::: Document excerpt :::

# ? on running 2 fishfinders



## Kableguy (Apr 23, 2009)

If I run two different fishfinders, with two separate transducers on the stern, will the returns from one unit mess up the other, and vice versa. I have a permanent dash mount, but have a portable with suction cup mount transducer that I want to put in the back of the boat so I can keep an eye on the sonar while tending rods, without constantly turning around or walking up front.


----------



## crappiedude (Mar 12, 2006)

Are they they made by the same manufacture?
If they "talk" to each other, I believe an adjustment to the ping speed will solve the problem.


----------



## buzzjet (Nov 7, 2011)

There isn't a good way to avoid the cross-talk between the transducers. I run an LCX 38 and an HDS 8. If I turn the sonar off on the 8 and use the structure scan for that unit only, the cross talk issue goes away. Of course, I have one running at 200 KHZ and the other at 400 KHZ. If the units you are running are at the same frequency, there really isnt a way to eliminate the cross-talk. What units are you using?


----------



## crappiedude (Mar 12, 2006)

I have an old Eagle flasher up front and a HDS8 on the rear and don't have any problems of course they are from different centuries. Have you tried adjust ping speed. I've never personally tried it but I read somewhere, where a Lowrance rep suggested it to another guy woth similar problems.

:::

● **What you will do**:
Copy out the fishfinder thread starting with "Are they they" and going on through "are you using?", swapping "ping speed" for "ping rate".

::: Given records :::

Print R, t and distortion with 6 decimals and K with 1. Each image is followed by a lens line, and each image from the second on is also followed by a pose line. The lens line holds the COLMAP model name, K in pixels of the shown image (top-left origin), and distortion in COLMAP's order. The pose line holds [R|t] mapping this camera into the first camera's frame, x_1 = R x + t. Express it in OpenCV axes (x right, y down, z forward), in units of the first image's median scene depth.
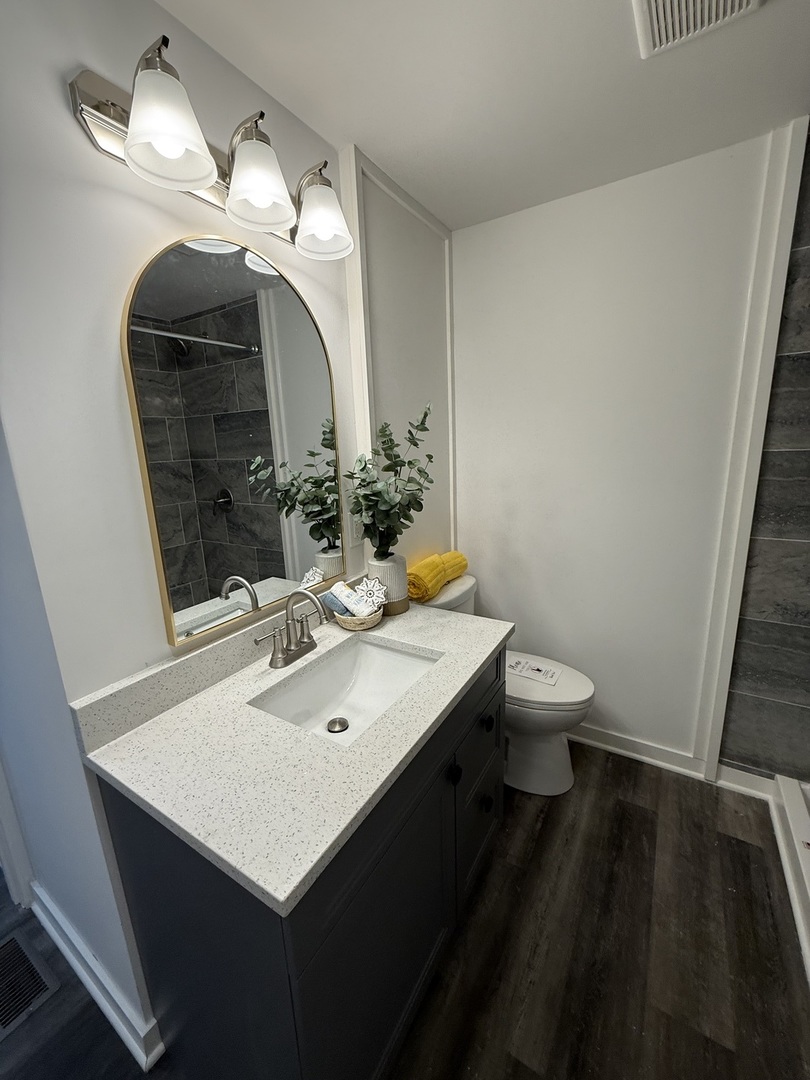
lens RADIAL K [[431.8, 0, 405.9], [0, 431.8, 536.5], [0, 0, 1]] dist [0.001128, -0.000166]
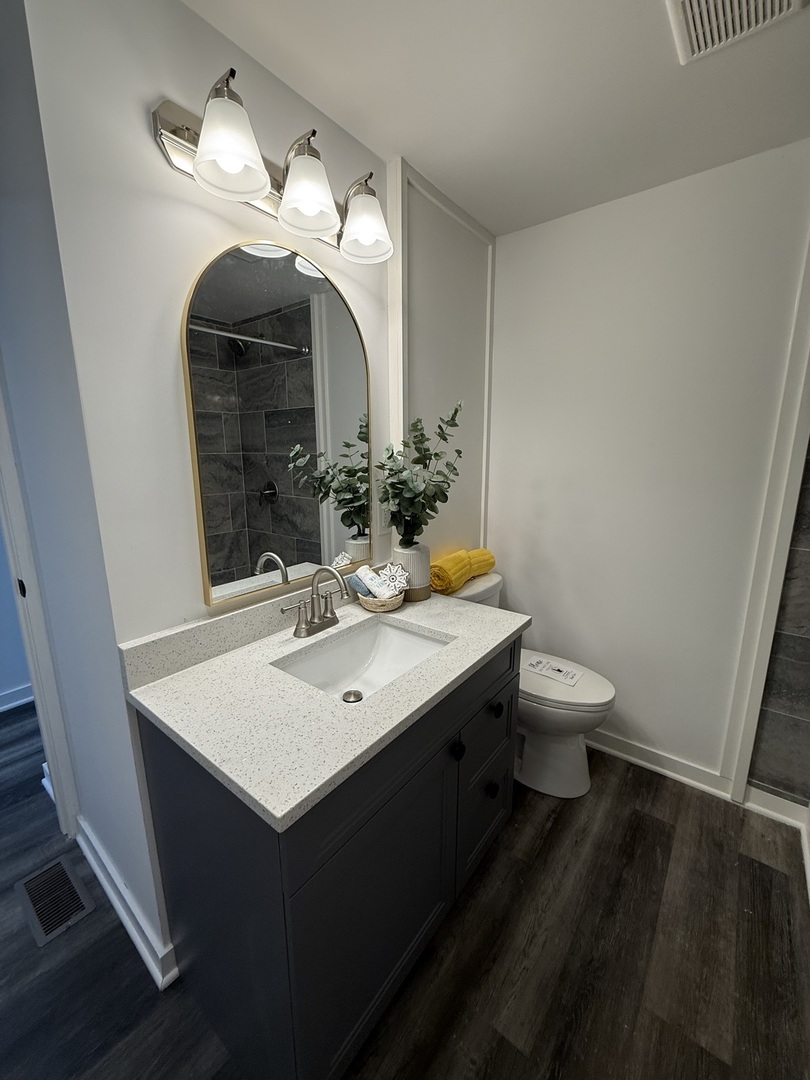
lens RADIAL K [[431.8, 0, 406.1], [0, 431.8, 536.6], [0, 0, 1]] dist [0.001128, -0.000166]
pose [[0.993580, 0.055957, -0.098326, 0.046662], [-0.057501, 0.998262, -0.012940, 0.042371], [0.097431, 0.018510, 0.995070, -0.043295]]
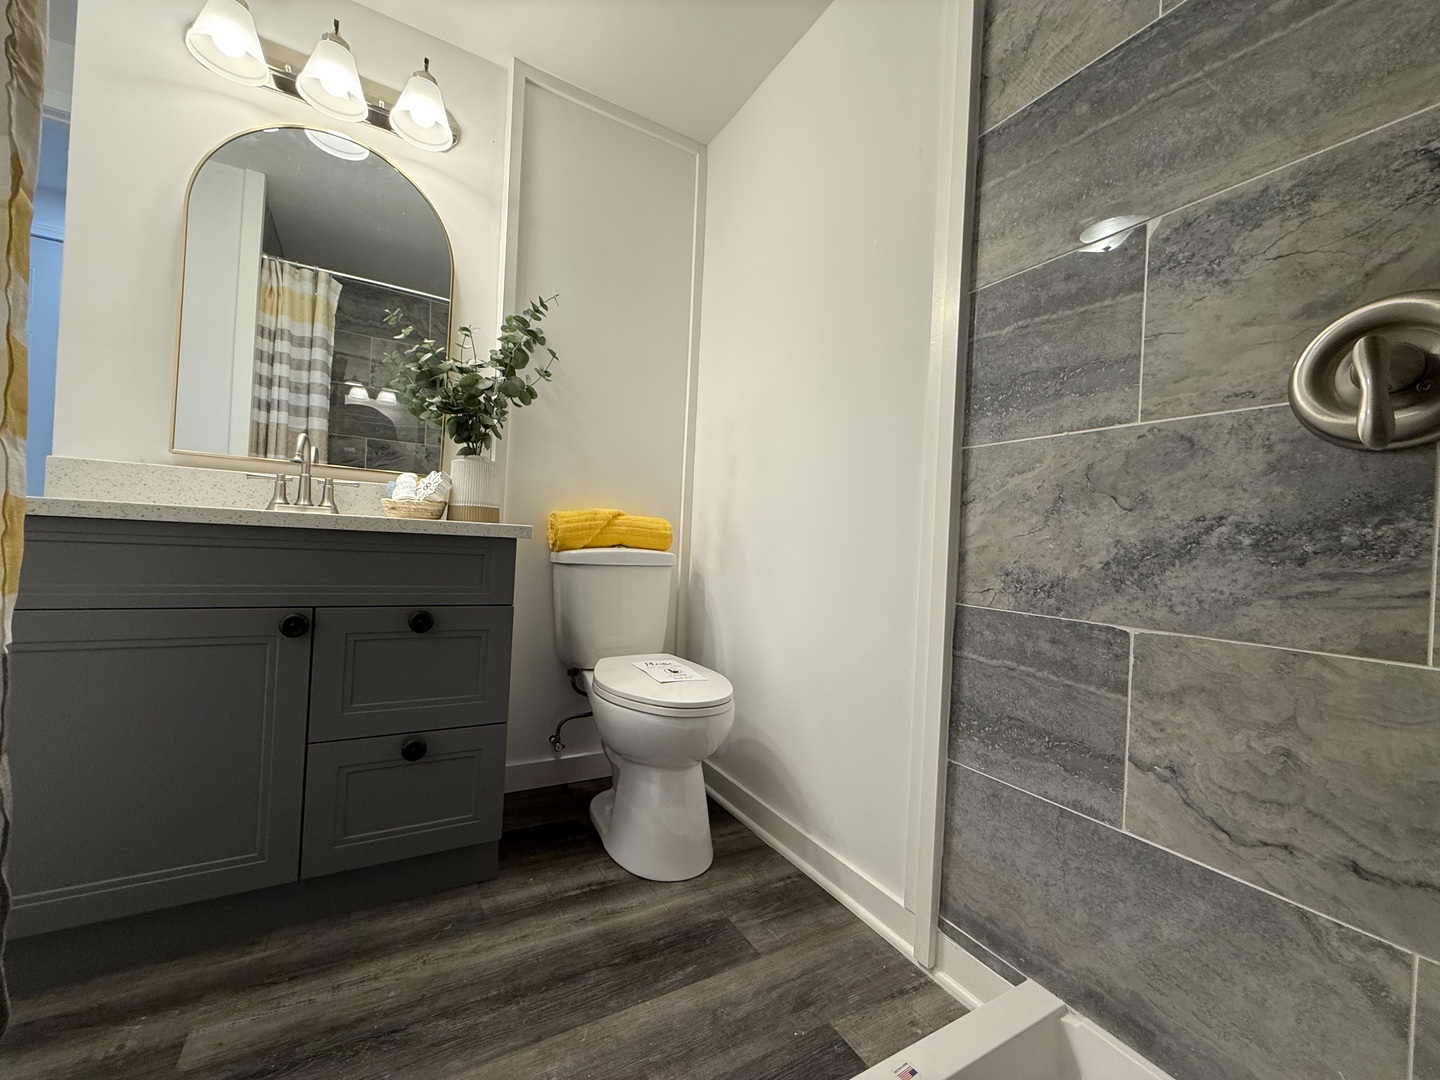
lens RADIAL K [[575.7, 0, 717.3], [0, 575.7, 539.2], [0, 0, 1]] dist [0.001128, -0.000166]
pose [[0.877844, 0.078590, -0.472454, 0.970379], [-0.184281, 0.965928, -0.181726, 0.335412], [0.442074, 0.246592, 0.862417, 0.289317]]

:::

● **Answer for the task**:
Are they they made by the same manufacture?
If they "talk" to each other, I believe an adjustment to the ping rate will solve the problem.


----------



## buzzjet (Nov 7, 2011)

There isn't a good way to avoid the cross-talk between the transducers. I run an LCX 38 and an HDS 8. If I turn the sonar off on the 8 and use the structure scan for that unit only, the cross talk issue goes away. Of course, I have one running at 200 KHZ and the other at 400 KHZ. If the units you are running are at the same frequency, there really isnt a way to eliminate the cross-talk. What units are you using?